New Beginnings acknowledges elder abuse as a distinct form of domestic violence, in that the relationship between the parties involved may not be that of intimate partners. Often abusers of elders are caregivers which have unique, intimate access to the lives and well-being of the person they are responsible for caring for. Elder abuse does not solely occur within facilities, or by non-familial caregivers.
Intimate partner violence also occurs in the elderly population, and often times worsens or begins as the health of the abuser deteriorates.
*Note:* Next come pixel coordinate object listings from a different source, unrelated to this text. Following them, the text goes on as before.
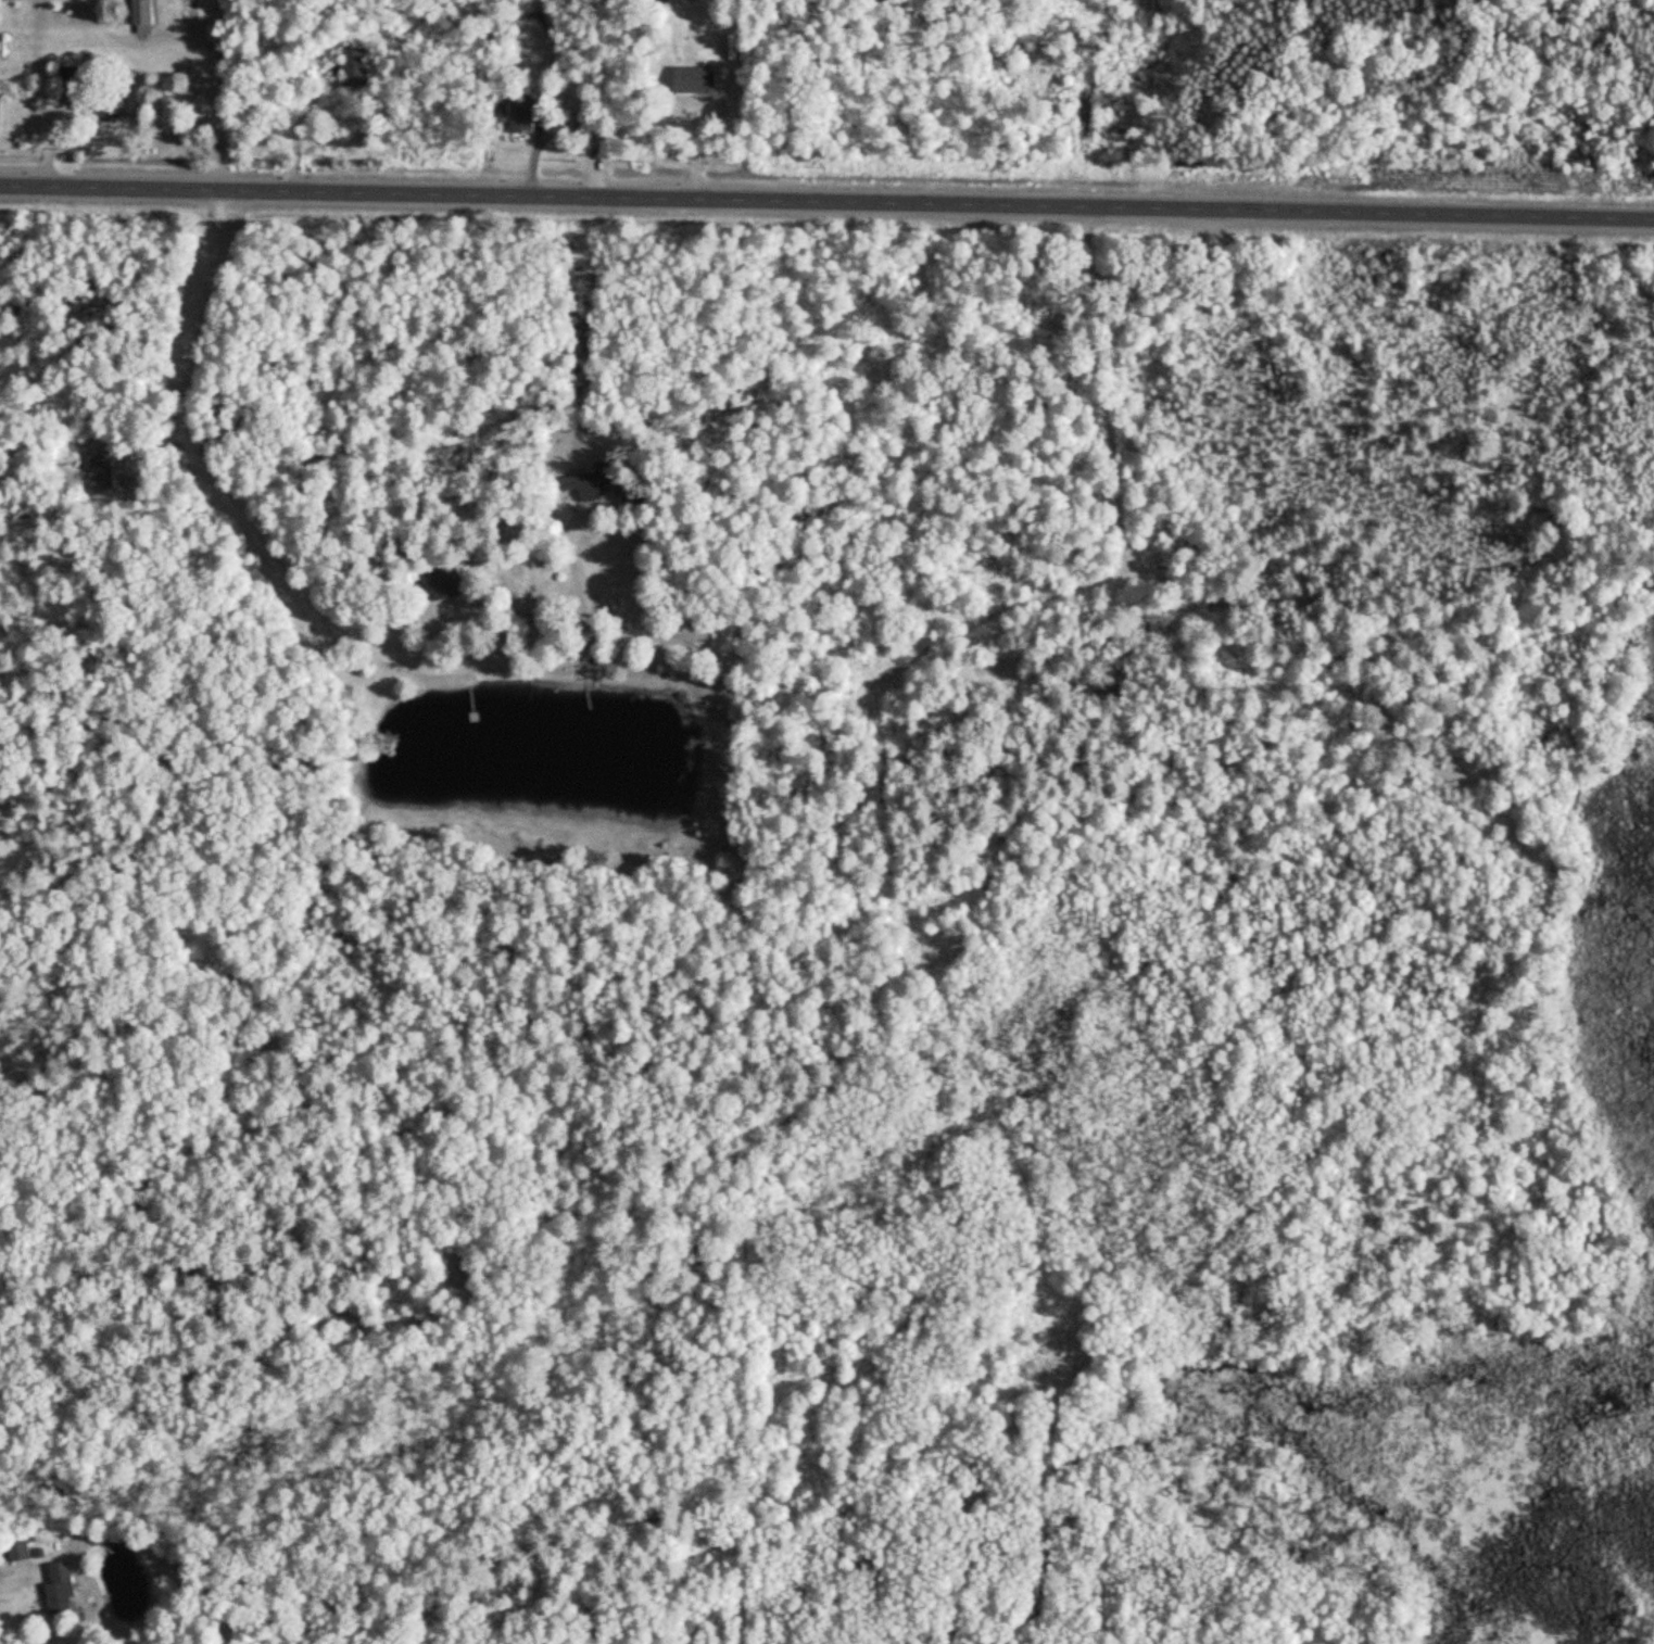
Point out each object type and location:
building: (673, 1)
building: (144, 17)
building: (358, 67)
building: (68, 76)
building: (697, 80)
building: (85, 105)
building: (525, 114)
road: (826, 206)
building: (596, 482)
building: (645, 501)
building: (450, 584)
road: (1072, 596)
road: (398, 658)
building: (20, 1553)
building: (64, 1590)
Generational expectations may prevent the victim from choosing to leave.
Abuse may include:
- Physical Violence: inflicting physical pain or injury on a senior, e.g. slapping, bruising, or restraining by physical or chemical means.
- Sexual Violence: non-consensual sexual contact of any kind.
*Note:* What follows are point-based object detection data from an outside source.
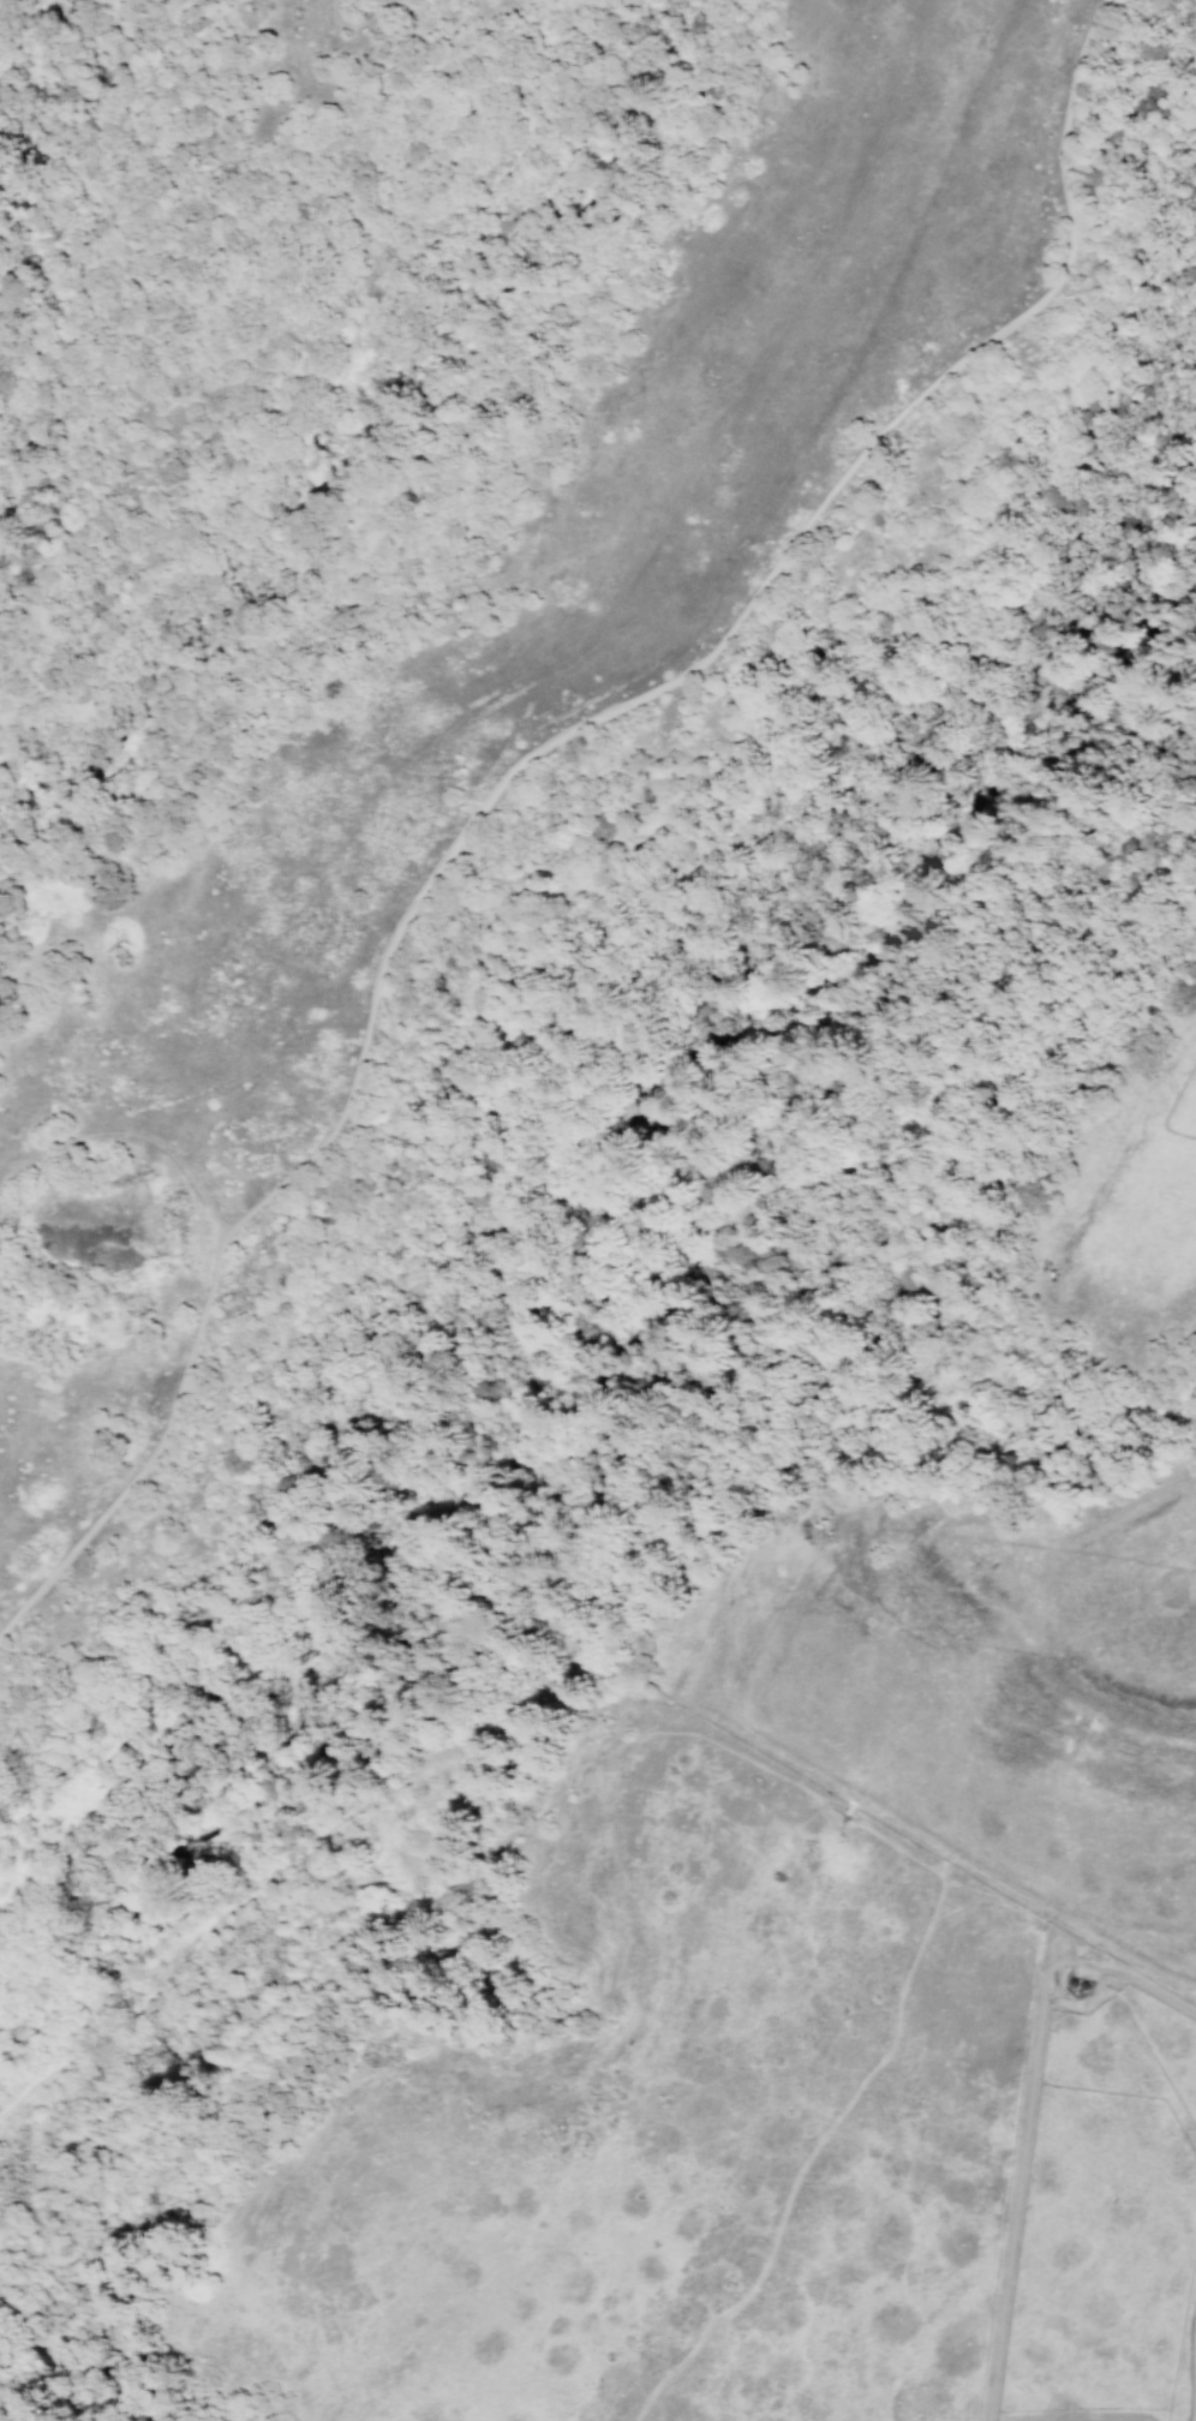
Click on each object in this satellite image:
road: (519, 769)
road: (140, 1134)
road: (3, 1168)
road: (3, 1177)
crop: (946, 1426)
road: (678, 1734)
water tower: (1072, 1982)
water tower: (1084, 1986)
road: (1029, 2126)
road: (1193, 2411)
- Neglect: the failure by those responsible to provide food, shelter, health care, or protection for a vulnerable elder.
- Exploitation: the illegal taking, misuse, or concealment of funds, property, or assets of a senior for someone else’s benefit.
- Emotional Abuse: inflicting mental pain, anguish, or distress on an elder person through verbal or nonverbal acts, e.g. humiliating, intimidating, or threatening.
- Abandonment: desertion of a vulnerable elder by anyone who has assumed the responsibility for care or custody of that person.
- Self-neglect: characterized as the failure of a person to perform essential, self-care tasks and that such failure threatens his/her own health or safety.
What are the warning signs of elder abuse?
While one sign does not necessarily indicate abuse, some tell-tale signs that there could be a problem are:
- Bruises, pressure marks, broken bones, abrasions, and burns may be an indication of physical abuse, neglect, or mistreatment.
- Unexplained withdrawal from normal activities, a sudden change in alertness, and unusual depression may be indicators of emotional abuse.
- Bruises around the breasts or genital area can occur from sexual abuse.
- Sudden changes in financial situations may be the result of exploitation.
- Bedsores, unattended medical needs, poor hygiene, and unusual weight loss are indicators of possible neglect.
- Behavior such as belittling, threats, and other uses of power and control by spouses are indicators of verbal or emotional abuse.
- Strained or tense relationships, frequent arguments between the caregiver and elderly person are also signs.
Most importantly, be alert. The suffering is often in silence. If you notice changes in a senior’s personality or behavior, you should start to question what is going on.*
*adapted from the Department of Health and Human Services Administration on Aging.
What do I do if I suspect elder abuse?
New Hampshire RSA161-F:46 states that: “Any person, including, but not limited to, physicians, other health care professionals, social workers, clergy, and law enforcement officials, suspecting or believing in good faith that any adult who is or who is suspected to be incapacitated has been subjected to abuse, neglect, self-neglect, or exploitation or is living in hazardous conditions shall report or cause a report to be made”.
This report should be made to the New Hampshire Bureau of Elderly and Adult Services when possible. Their reporting line is: (603) 271.7014 and hours are: Monday through Friday 8am-4:30pm. Law enforcement is trained to take statements, 24/7, related to suspected abuse and ensure they are properly reported to BEAS. New Beginnings is also willing to work with concerned individuals in reporting suspected abuse. Advocates have the responsibility to report suspected incapacitated adult/elder abuse.